Based on Ubuntu. Interface and functionality like Windows, users will not feel much difference. BRICS countries committed to their own Linux distributions. South Africa has been the exception.
Based on Ubuntu. Interface and functionality like Windows, users will not feel much difference. BRICS countries committed to their own Linux distributions. South Africa has been the exception.
Did they choose debian? IIirc they tried rolling their own release based on debian and quickly fell behind.
Faulty project management is spot on tho. No control of what hw they were working with. Should anyways have started with 5 years of requiering new hardware to be linux compatible. To weed out the worst win-only-devices
Could’ve written their own drivers, and shared them with the rest of the world on GitHub!
Reverse engeneering blackbox drivers without vendor support is insanly time and resource consuming. And would instantly remove any economic sense in their project.
I was obviously joking.
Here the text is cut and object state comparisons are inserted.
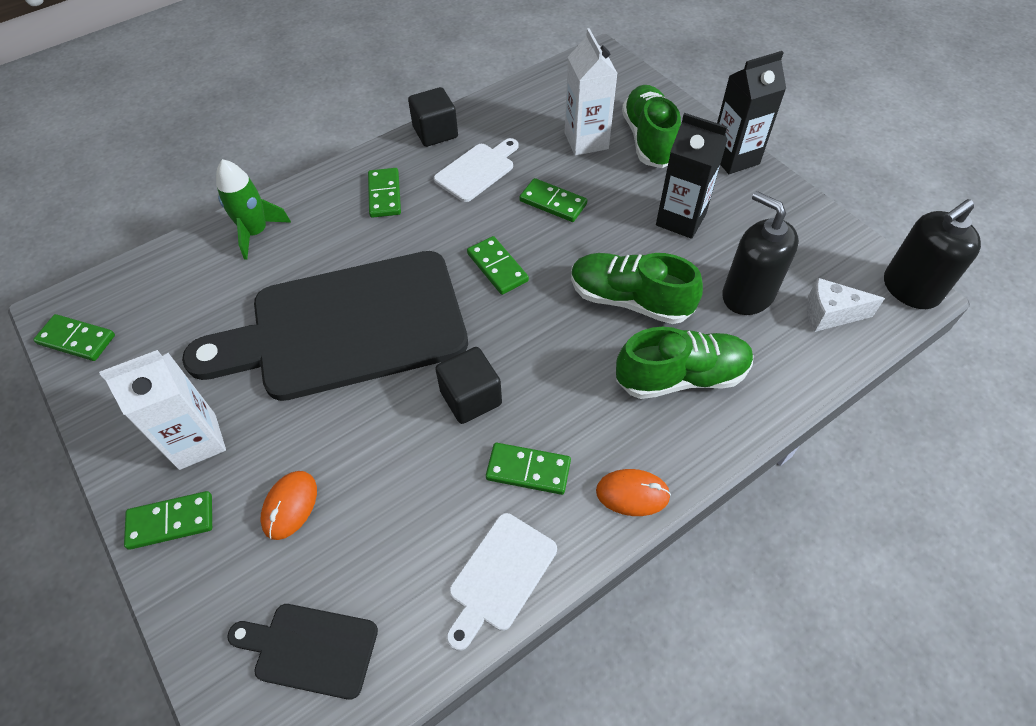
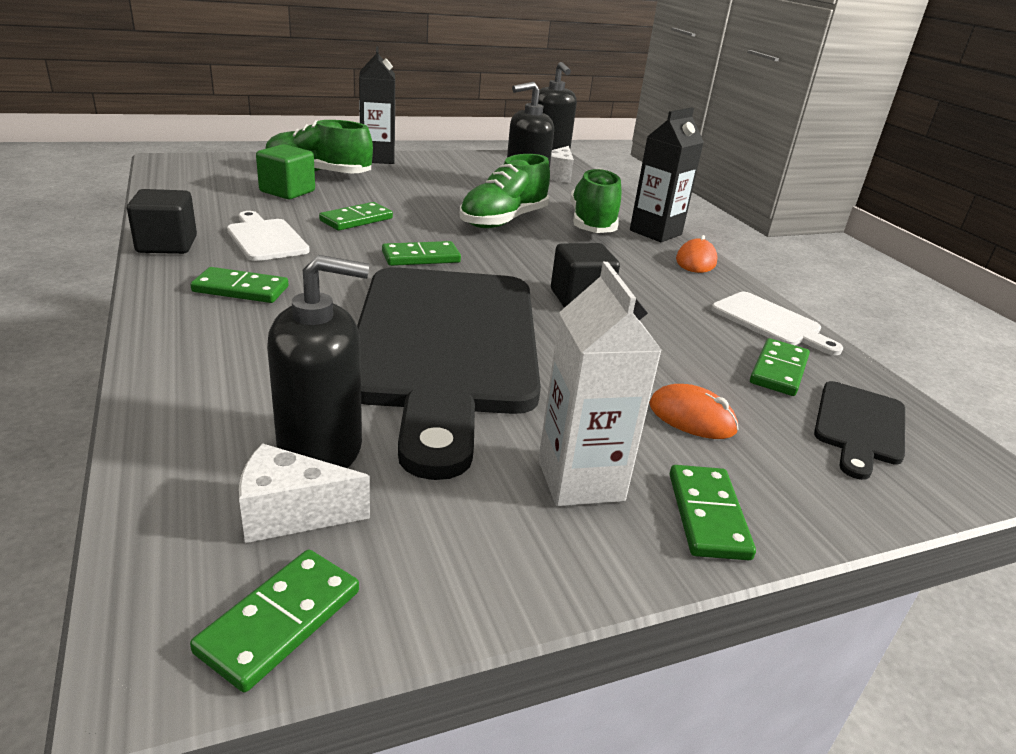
camera: 80 degrees left, 25 degrees down
green rocket [216,159,291,260] -> none
green domino [486,443,571,495] -> green domino moved to [750,338,810,396]
white carton [565,28,618,156] -> green cube [256,144,315,199]
black carton [656,113,728,239] -> black carton moved to [630,108,704,242]
none -> white cheese [239,443,370,543]
none -> black soap dispenser [267,255,369,468]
I know it’s pain because I’ve tried getting my unsupported fingerprint reader working to no avail.
I’m not sure how things were really, since across the years the message has changed.
In the initial “we failed, let’s revert to Win” times, Debian was named. I remember those times and news well, since I made a bunch of flamewars on both Debian and Ubuntu forums concerning the choice, especially since I myself had similar - hardware compatibility - issues in our corporate environment and I perceive the choice of distro as equally puzzling and idiotic.
Exactly.
Or, they should check what hardware they need to replace on the spot and how much it’d cost.